[Exercise instructions]
• 1. Reproduce word for word the part of the post asking when America was great that opens with the words containing "I'm going to" and closes with "was never illegal)".
• 2. Render this sentence from the post asking when America was great into Spanish: "It puzzles me that so many want to go back to a time yet so few are willing to articulate exactly when that time was."

[Selected passage]
Wednesday, January 27, 2016

When Was America "Great"???


Donald Trump
Dumbass Donald's campaign slogan, "Make America Great Again" seems to be resonating with a lot of voters in the GOP primaries.  I've asked the question several times of Trump supporters; when was this time when America was "great" that we are going to go back to?   To date I've only received one response.   I'll save that one for last.   It puzzles me that so many want to go back to a time yet so few are willing to articulate exactly when that time was.   Since I can't get many responses, I'll try to guess.

I'm going to start with the "greatest generation", generally regarded as the generation who grew up during the Great Depression and went on to fight in World War II, or as Donald Trump might say, WW2.   Tom Brokaw is generally acknowledged to be an expert on this time frame in U.S. History which began around 1920, also known as the "Roaring Twenties".   Some things to consider about this period:


  • Women did not get the right to vote until August 18, 1920. 
  • America got it's first commercial radio station on November 2, 1920, KDKA in Pittsburgh.  The fist broadcast was the returns of the Harding-Cox presidential election.  
  • The U.S. Congress passed the 18th Amendment on January 16, 1920 which made the production, transport, and sale of alcohol illegal.  (Alcohol consumption or private possession however, was never illegal)
  • The stock market Crashed on October 29, 1929, beginning the Great Depression. 
  •  Unemployment in the U.S. was about 25% 
  • Around half the nation's 2600 banks closed by 1929.  According to Tom Brokaw, Businesses were failing everywhere, sending four and a half million people onto the streets with no safety net. The average American farm family had an annual cash income of four hundred dollars. 
  • Also, according to Brokaw, "The majority of black Americans were still living in the states of the former Confederacy, and they remained second-class citizens, or worse, in practice and law.
It's generally accepted that the Great Depression didn't end until the U.S. got involved in the war in 1941, and that it ended mostly due to government spending on the war.    Maybe it's just me, but I think America in 2016 is greater.

[Dataset records]
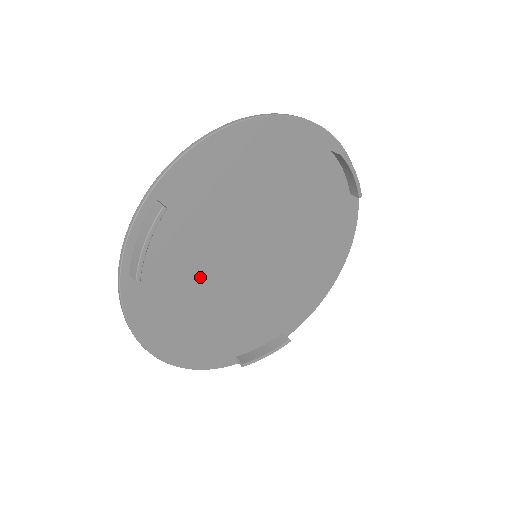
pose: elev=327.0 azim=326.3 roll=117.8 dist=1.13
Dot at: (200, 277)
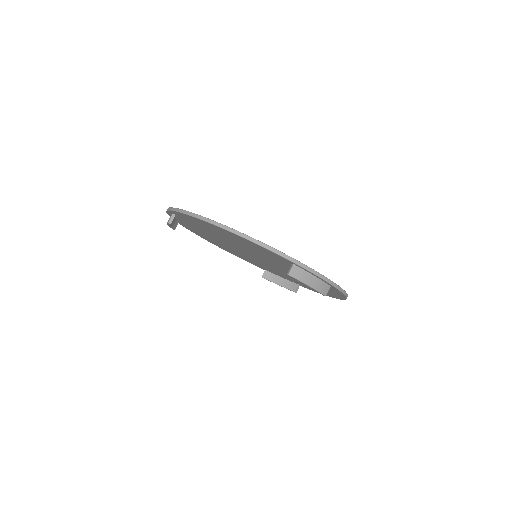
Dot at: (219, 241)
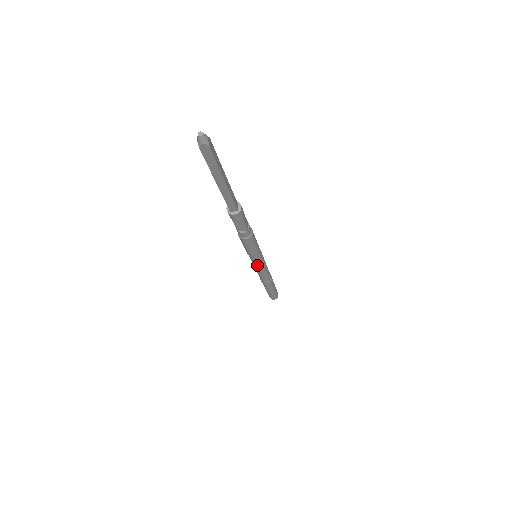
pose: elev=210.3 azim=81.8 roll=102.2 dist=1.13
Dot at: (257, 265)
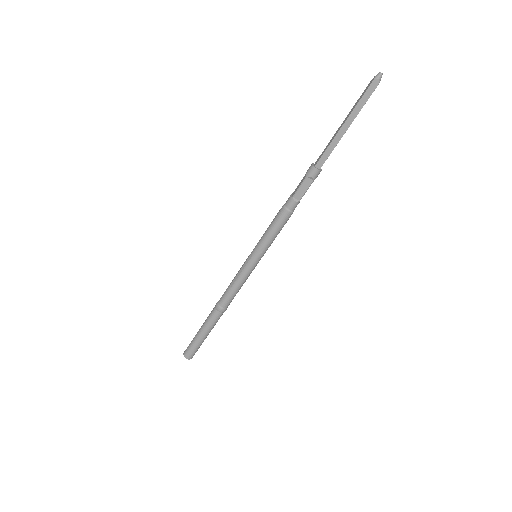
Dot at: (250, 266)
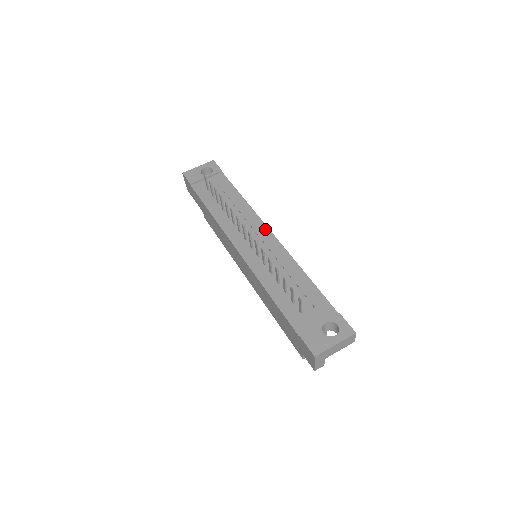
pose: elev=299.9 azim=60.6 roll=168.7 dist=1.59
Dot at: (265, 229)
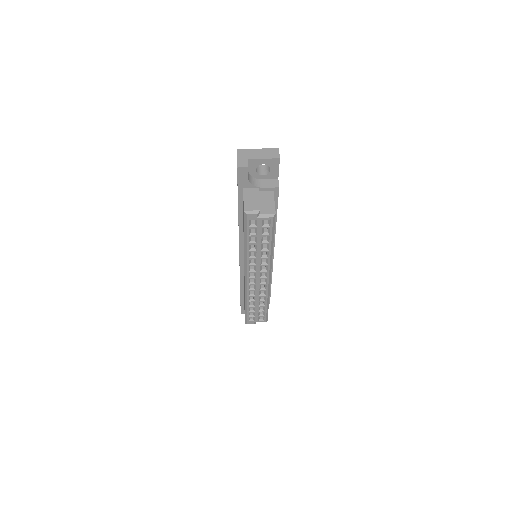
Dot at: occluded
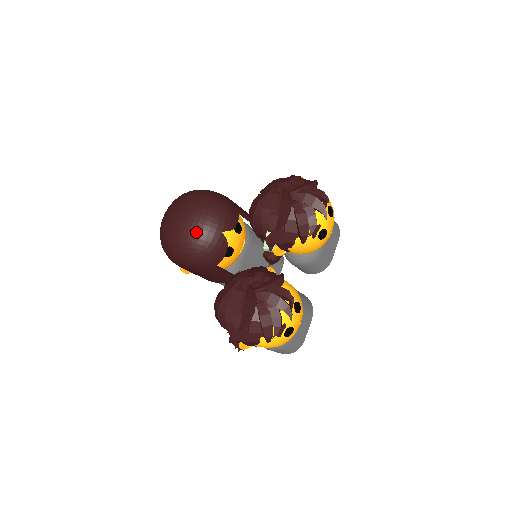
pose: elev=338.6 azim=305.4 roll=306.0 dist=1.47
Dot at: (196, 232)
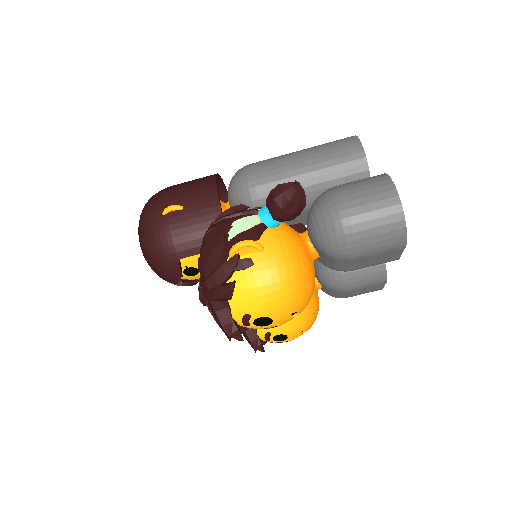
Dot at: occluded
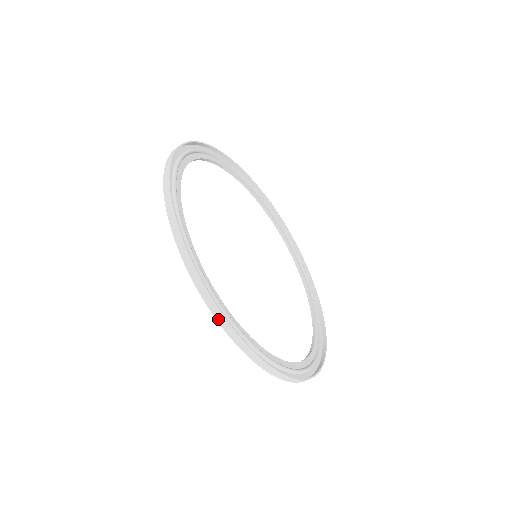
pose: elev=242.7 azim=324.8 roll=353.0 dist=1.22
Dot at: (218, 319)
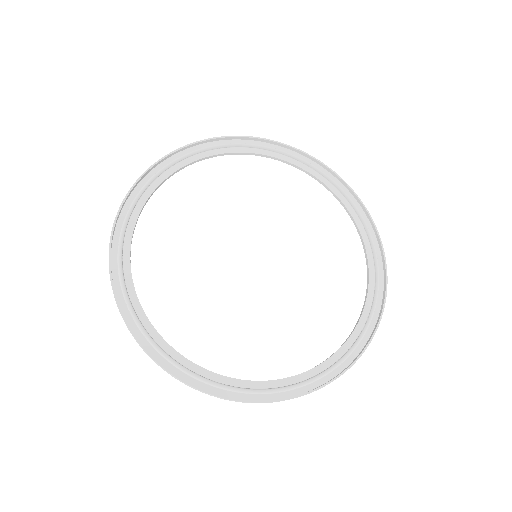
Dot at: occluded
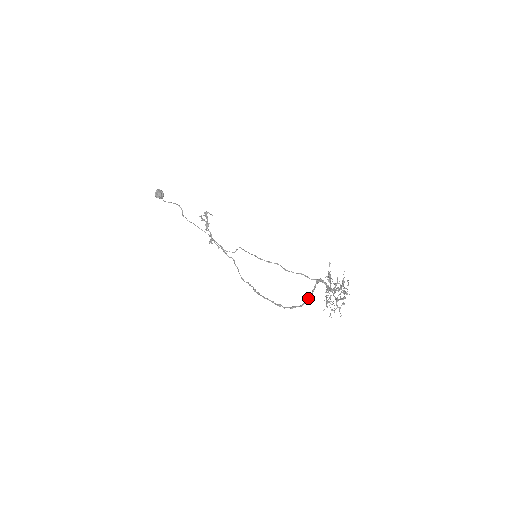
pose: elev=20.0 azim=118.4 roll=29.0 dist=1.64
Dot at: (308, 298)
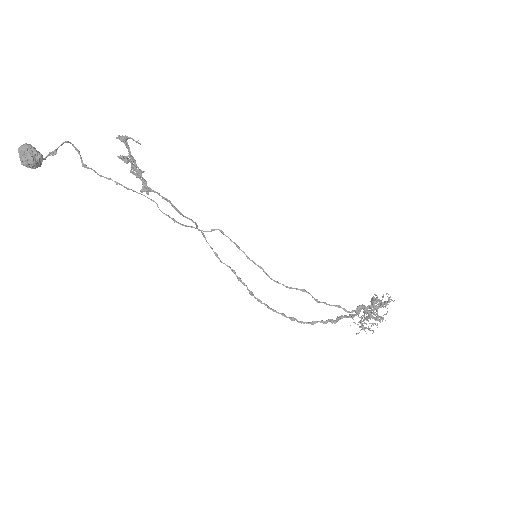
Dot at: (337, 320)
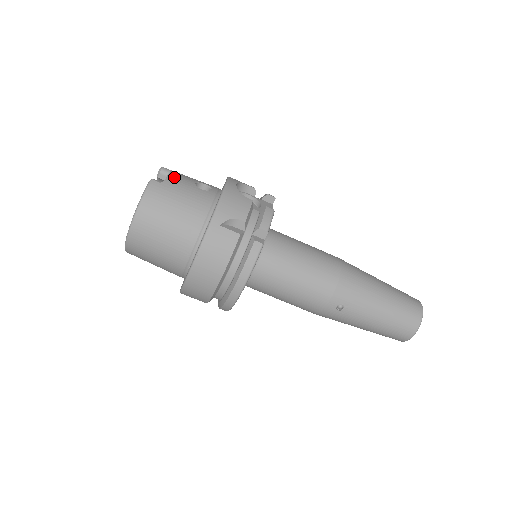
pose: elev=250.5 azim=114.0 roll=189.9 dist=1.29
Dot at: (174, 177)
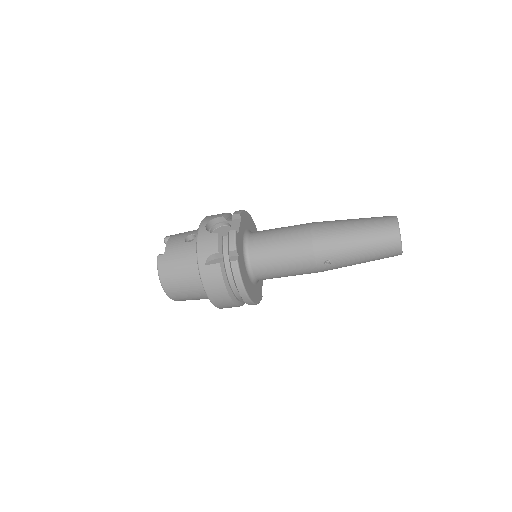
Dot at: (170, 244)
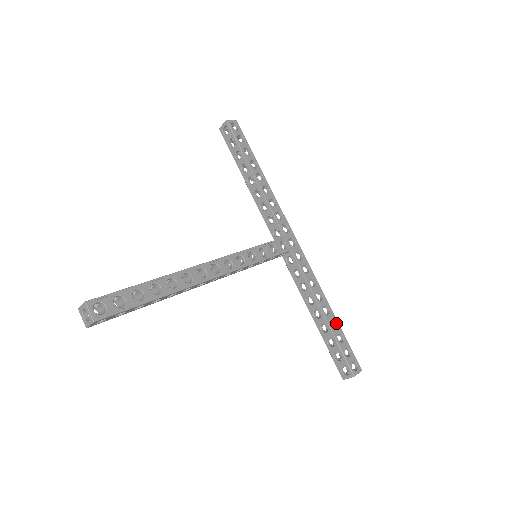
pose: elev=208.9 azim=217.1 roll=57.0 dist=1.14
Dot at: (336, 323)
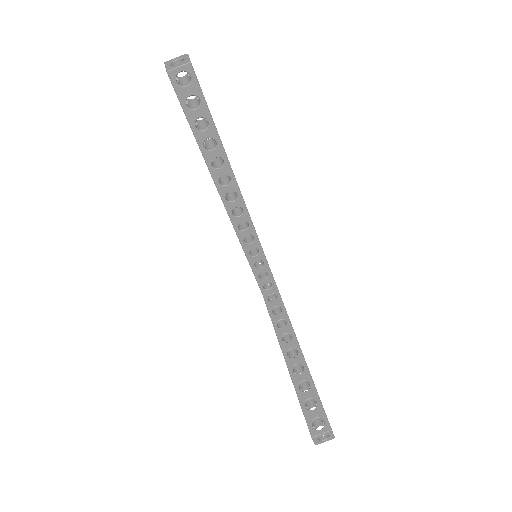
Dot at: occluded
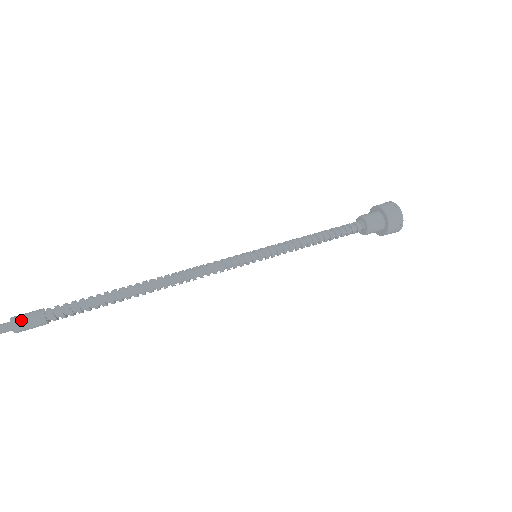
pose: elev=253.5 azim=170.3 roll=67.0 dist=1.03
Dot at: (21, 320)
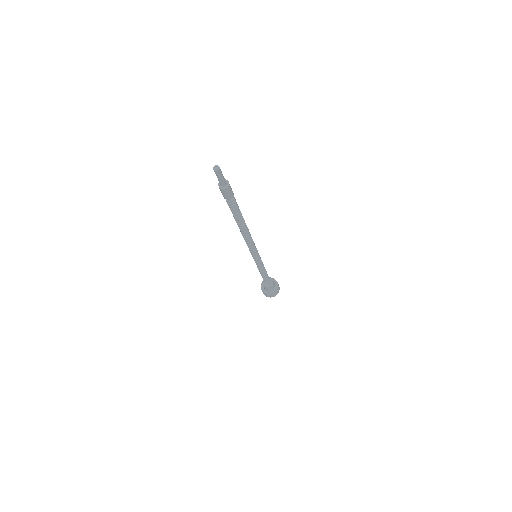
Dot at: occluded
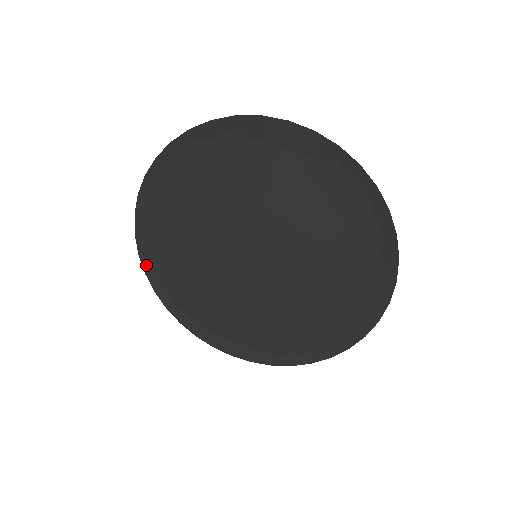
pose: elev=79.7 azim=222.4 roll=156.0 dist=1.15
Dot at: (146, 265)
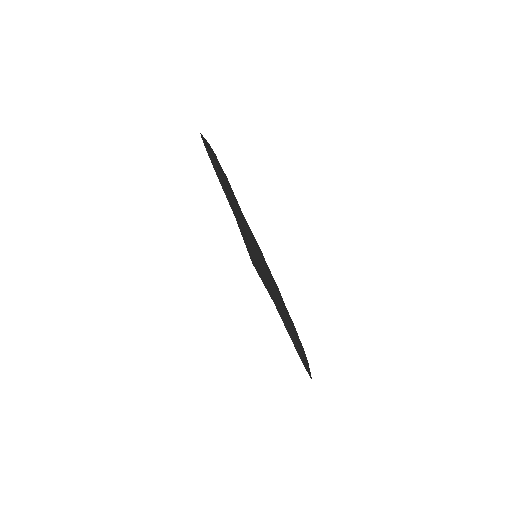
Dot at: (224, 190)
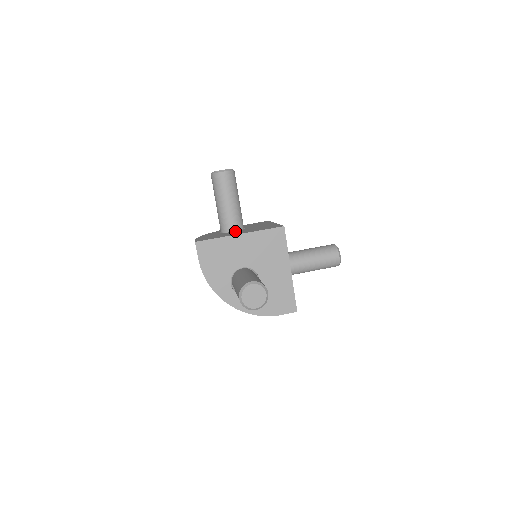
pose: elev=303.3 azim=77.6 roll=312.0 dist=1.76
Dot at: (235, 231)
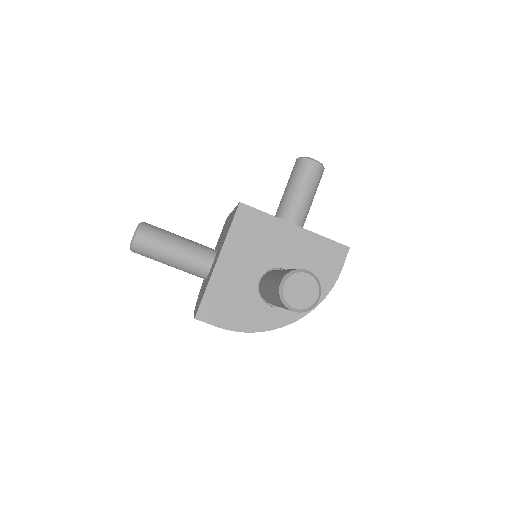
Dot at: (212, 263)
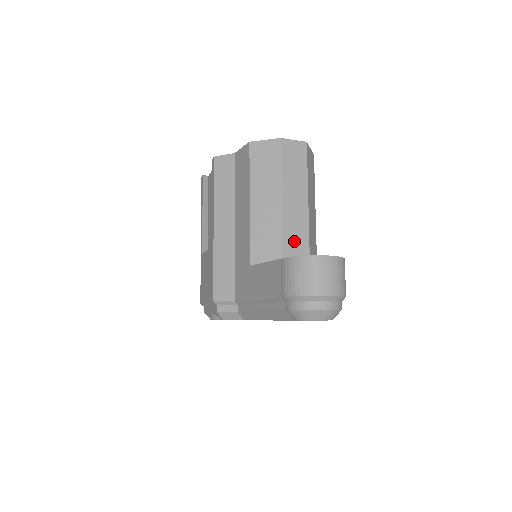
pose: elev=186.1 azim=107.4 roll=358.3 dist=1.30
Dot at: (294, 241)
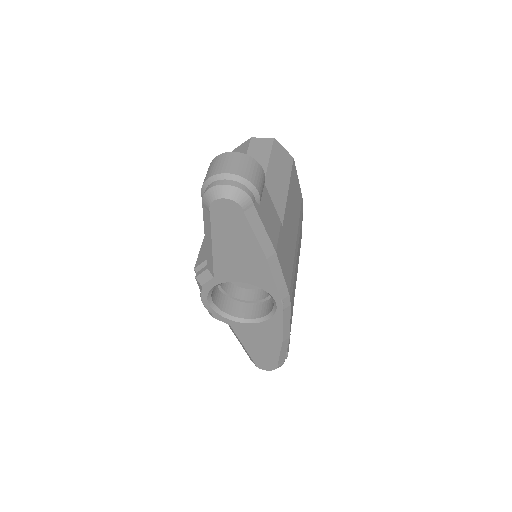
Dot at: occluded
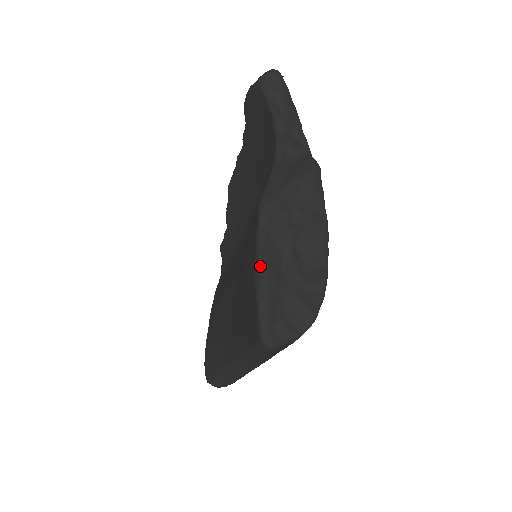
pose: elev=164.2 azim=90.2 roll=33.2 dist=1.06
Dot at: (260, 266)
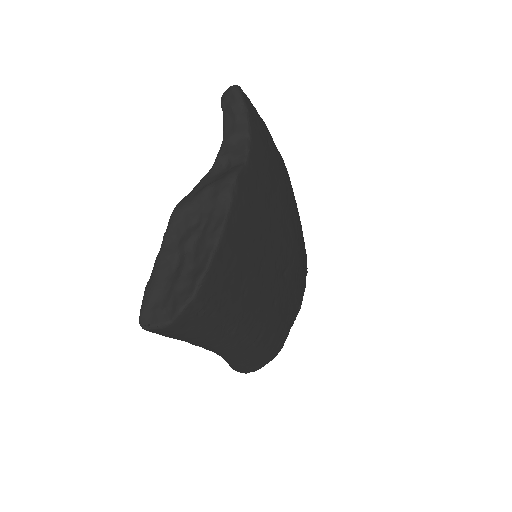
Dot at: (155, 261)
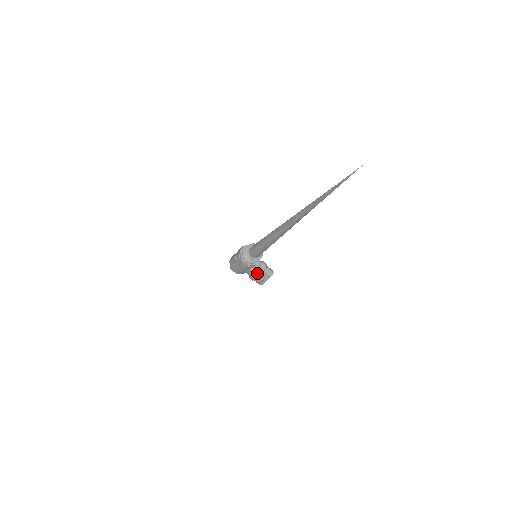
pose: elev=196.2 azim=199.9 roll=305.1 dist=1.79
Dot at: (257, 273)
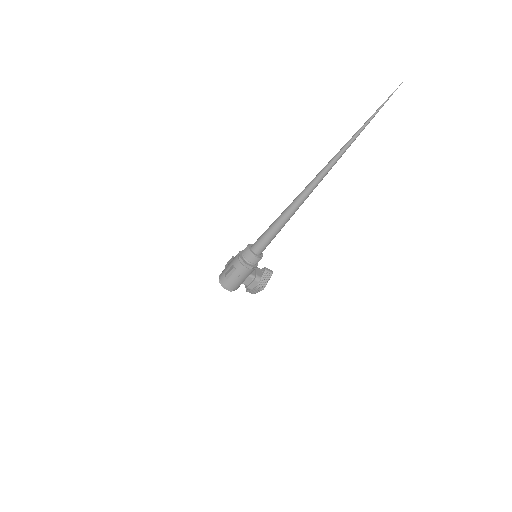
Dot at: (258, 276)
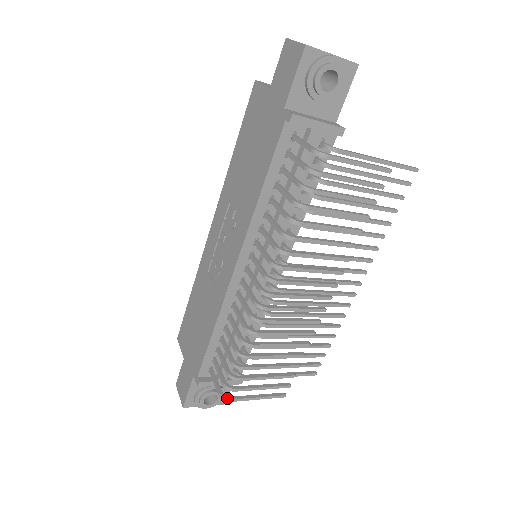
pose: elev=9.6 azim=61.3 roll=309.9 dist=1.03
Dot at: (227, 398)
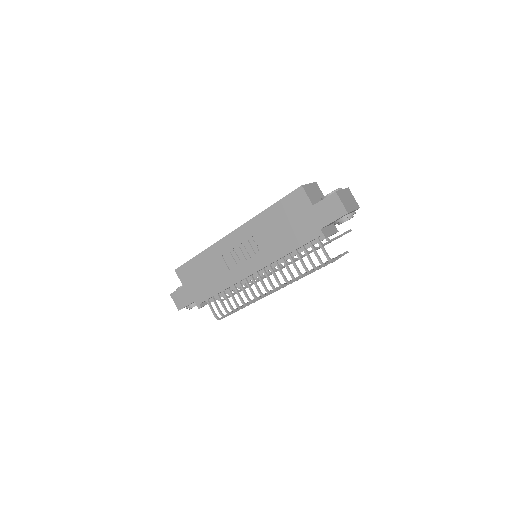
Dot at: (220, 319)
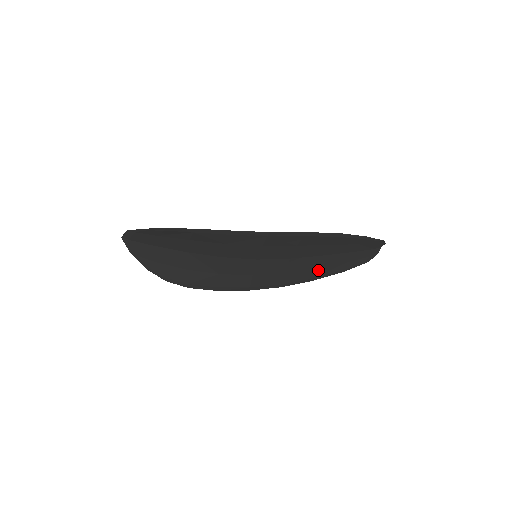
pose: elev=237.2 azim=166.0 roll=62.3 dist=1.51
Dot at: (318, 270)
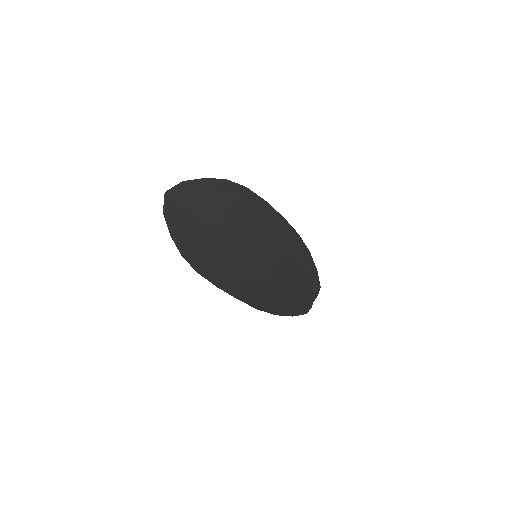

[Outputs by task]
• 1.
I'm going to start with the "greatest generation", generally regarded as the generation who grew up during the Great Depression and went on to fight in World War II, or as Donald Trump might say, WW2.   Tom Brokaw is generally acknowledged to be an expert on this time frame in U.S. History which began around 1920, also known as the "Roaring Twenties".   Some things to consider about this period:


  • Women did not get the right to vote until August 18, 1920. 
  • America got it's first commercial radio station on November 2, 1920, KDKA in Pittsburgh.  The fist broadcast was the returns of the Harding-Cox presidential election.  
  • The U.S. Congress passed the 18th Amendment on January 16, 1920 which made the production, transport, and sale of alcohol illegal.  (Alcohol consumption or private possession however, was never illegal)

• 2. Me desconcierta que tantos quieran volver a una época y, sin embargo, tan pocos estén dispuestos a expresar exactamente cuándo fue esa época.